Nellie stepped back on to American soil in San Francisco and then boarded a train that took her across the country. On January 25, 1890, Nellie Bly arrived back at her starting point; seventy-two days, six hours, eleven minutes and fourteen seconds after her departure. Nellie was now a hugely popular international celebrity. However, to her surprise, The World did not offer Nellie a bonus despite the increase in circulation she had created. Upset over the sleight, Nellie Bly resigned from the newspaper.
Though unemployed, Nellie was not short of opportunities. Her image graced trading cards, board games and numerous other products. She went on lecture tours and wrote Nellie Bly’s Book: Around the World In Seventy-Two Days.
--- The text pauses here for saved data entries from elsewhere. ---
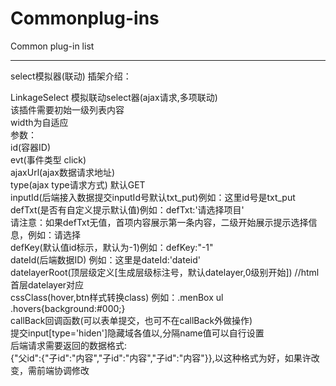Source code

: # Commonplug-ins
Common plug-in list

---------
select模拟器(联动)
插架介绍：

LinkageSelect 模拟联动select器(ajax请求,多项联动)<br/>
该插件需要初始一级列表内容<br/>
width为自适应<br/>
参数：<br/>
id(容器ID)<br/>
evt(事件类型 click)<br/>
ajaxUrl(ajax数据请求地址)<br/>
type(ajax type请求方式) 默认GET<br/>
inputId(后端接入数据提交inputId号默认txt_put)例如：这里id号是txt_put<br/>
defTxt(是否有自定义提示默认值)例如：defTxt:'请选择项目'<br/>
请注意：如果defTxt无值，首项内容展示第一条内容，二级开始展示提示选择信息，例如：请选择<br/>
defKey(默认值id标示，默认为-1)例如：defKey:"-1"<br/>
dateId(后端数据ID) 例如：这里是dateId:'dateid'<br/>
datelayerRoot(顶层级定义[生成层级标注号，默认datelayer,0级别开始]) //html首层datelayer对应<br/>
cssClass(hover,btn样式转换class) 例如：.menBox ul .hovers{background:#000;}<br/>
callBack回调函数(可以表单提交，也可不在callBack外做操作)<br/>
提交input[type='hiden']隐藏域各值以,分隔name值可以自行设置<br/>
后端请求需要返回的数据格式:<br/>
{"父id":{"子id":"内容","子id":"内容","子id":"内容"}},以这种格式为好，如果许改变，需前端协调修改<br/>
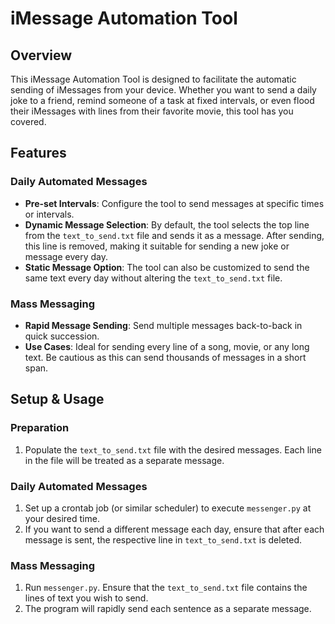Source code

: # iMessage Automation Tool

## Overview
This iMessage Automation Tool is designed to facilitate the automatic sending of iMessages from your device. Whether you want to send a daily joke to a friend, remind someone of a task at fixed intervals, or even flood their iMessages with lines from their favorite movie, this tool has you covered.

## Features

### Daily Automated Messages
- **Pre-set Intervals**: Configure the tool to send messages at specific times or intervals.
- **Dynamic Message Selection**: By default, the tool selects the top line from the `text_to_send.txt` file and sends it as a message. After sending, this line is removed, making it suitable for sending a new joke or message every day.
- **Static Message Option**: The tool can also be customized to send the same text every day without altering the `text_to_send.txt` file.

### Mass Messaging
- **Rapid Message Sending**: Send multiple messages back-to-back in quick succession.
- **Use Cases**: Ideal for sending every line of a song, movie, or any long text. Be cautious as this can send thousands of messages in a short span.

## Setup & Usage

### Preparation
1. Populate the `text_to_send.txt` file with the desired messages. Each line in the file will be treated as a separate message.

### Daily Automated Messages
1. Set up a crontab job (or similar scheduler) to execute `messenger.py` at your desired time.
2. If you want to send a different message each day, ensure that after each message is sent, the respective line in `text_to_send.txt` is deleted.

### Mass Messaging
1. Run `messenger.py`. Ensure that the `text_to_send.txt` file contains the lines of text you wish to send.
2. The program will rapidly send each sentence as a separate message.
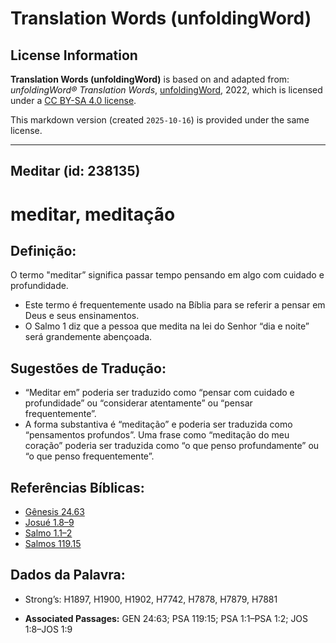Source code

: # Translation Words (unfoldingWord)

## License Information

**Translation Words (unfoldingWord)** is based on and adapted from: _unfoldingWord® Translation Words_, [unfoldingWord](https://unfoldingword.org/utw), 2022, which is licensed under a [CC BY-SA 4.0 license](https://creativecommons.org/licenses/by-sa/4.0/legalcode.en).

This markdown version (created `2025-10-16`) is provided under the same license.



--------------------------------

## Meditar (id: 238135)

meditar, meditação
==================

Definição:
----------

O termo "meditar” significa passar tempo pensando em algo com cuidado e profundidade.

* Este termo é frequentemente usado na Bíblia para se referir a pensar em Deus e seus ensinamentos.
* O Salmo 1 diz que a pessoa que medita na lei do Senhor “dia e noite” será grandemente abençoada.

Sugestões de Tradução:
----------------------

* “Meditar em” poderia ser traduzido como “pensar com cuidado e profundidade” ou “considerar atentamente” ou “pensar frequentemente”.
* A forma substantiva é “meditação” e poderia ser traduzida como “pensamentos profundos”. Uma frase como “meditação do meu coração” poderia ser traduzida como “o que penso profundamente” ou “o que penso frequentemente”.

Referências Bíblicas:
---------------------

* [Gênesis 24\.63](https://ref.ly/Gen24:63)
* [Josué 1\.8–9](https://ref.ly/Josh1:8-Josh1:9)
* [Salmo 1\.1–2](https://ref.ly/Ps1:1-Ps1:2)
* [Salmos 119\.15](https://ref.ly/Ps119:15)

Dados da Palavra:
-----------------

* Strong’s: H1897, H1900, H1902, H7742, H7878, H7879, H7881

* **Associated Passages:** GEN 24:63; PSA 119:15; PSA 1:1–PSA 1:2; JOS 1:8–JOS 1:9

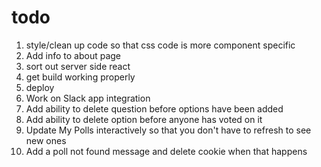 # todo

1. style/clean up code so that css code is more component specific
2. Add info to about page
3. sort out server side react
4. get build working properly
5. deploy
6. Work on Slack app integration
7. Add ability to delete question before options have been added
8. Add ability to delete option before anyone has voted on it
9. Update My Polls interactively so that you don't have to refresh to see new ones
10. Add a poll not found message and delete cookie when that happens
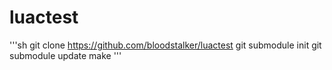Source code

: 
# luactest

'''sh
git clone https://github.com/bloodstalker/luactest
git submodule init
git submodule update
make
'''
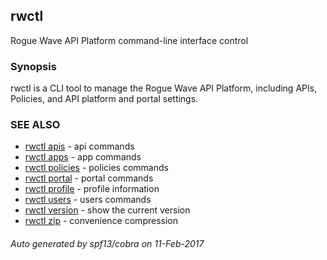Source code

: ## rwctl

Rogue Wave API Platform command-line interface control

### Synopsis


rwctl is a CLI tool to manage the Rogue Wave API Platform, including
 APIs, Policies, and API platform and portal settings.

### SEE ALSO
* [rwctl apis](rwctl_apis.md)	 - api commands
* [rwctl apps](rwctl_apps.md)	 - app commands
* [rwctl policies](rwctl_policies.md)	 - policies commands
* [rwctl portal](rwctl_portal.md)	 - portal commands
* [rwctl profile](rwctl_profile.md)	 - profile information
* [rwctl users](rwctl_users.md)	 - users commands
* [rwctl version](rwctl_version.md)	 - show the current version
* [rwctl zip](rwctl_zip.md)	 - convenience compression

###### Auto generated by spf13/cobra on 11-Feb-2017
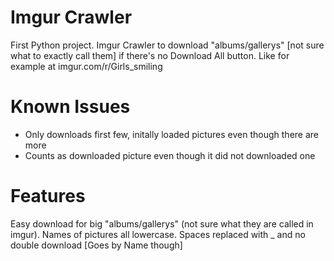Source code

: Imgur Crawler
============

First Python project. Imgur Crawler to download "albums/gallerys" [not sure what to exactly call them] if there's no Download All button. Like for example at imgur.com/r/Girls_smiling

Known Issues
============

* Only downloads first few, initally loaded pictures even though there are more
* Counts as downloaded picture even though it did not downloaded one

Features
=========
Easy download for big "albums/gallerys" (not sure what they are called in imgur). Names of pictures all lowercase. Spaces replaced with _
and no double download [Goes by Name though]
In 1893, a new editor at The World convinced Nellie to come back. On September 17th, the headline “Nellie Bly Again” appeared on the front page of The World. For the next three years, Nellie was back with articles about police corruption, the violent Pullman labor strike and an interview with noted suffragist Susan B. Anthony among others.
In 1895, Nellie surprised everyone by marrying noted industrialist Robert Seaman, and by 1896 she had stopped writing for The World. Robert Seaman was owner of the Iron Clad Manufacturing Company which made milk cans, barrels and other steel products. When Robert died in 1904, Nellie (as Elizabeth Cochrane Seaman) took over the company and became the world’s leading female industrialist. Unfortunately by 1914, poor management and fraud within the company forced her into bankruptcy. But her story did not end there.
That same year Nellie traveled to Europe to visit a friend in Austria, where she was at the outbreak of World War I. Nellie got in contact with former World editor Arthur Brisbane who now worked at the Hearst newspaper The New York Evening Journal and made arrangements to become a journalist once again. Nellie Bly was America’s first female war correspondent, writing articles on her experiences at the war’s front lines. Again, what had started as a vacation turned into a five-year tour of duty.
By 1919, Nellie was back in New York and writing regularly for The Evening Journal. She had her own column and dispensed advice as well as her opinion on topics of the day. She helped poor women find jobs and raised money to aid widows, children and others who faced hard times.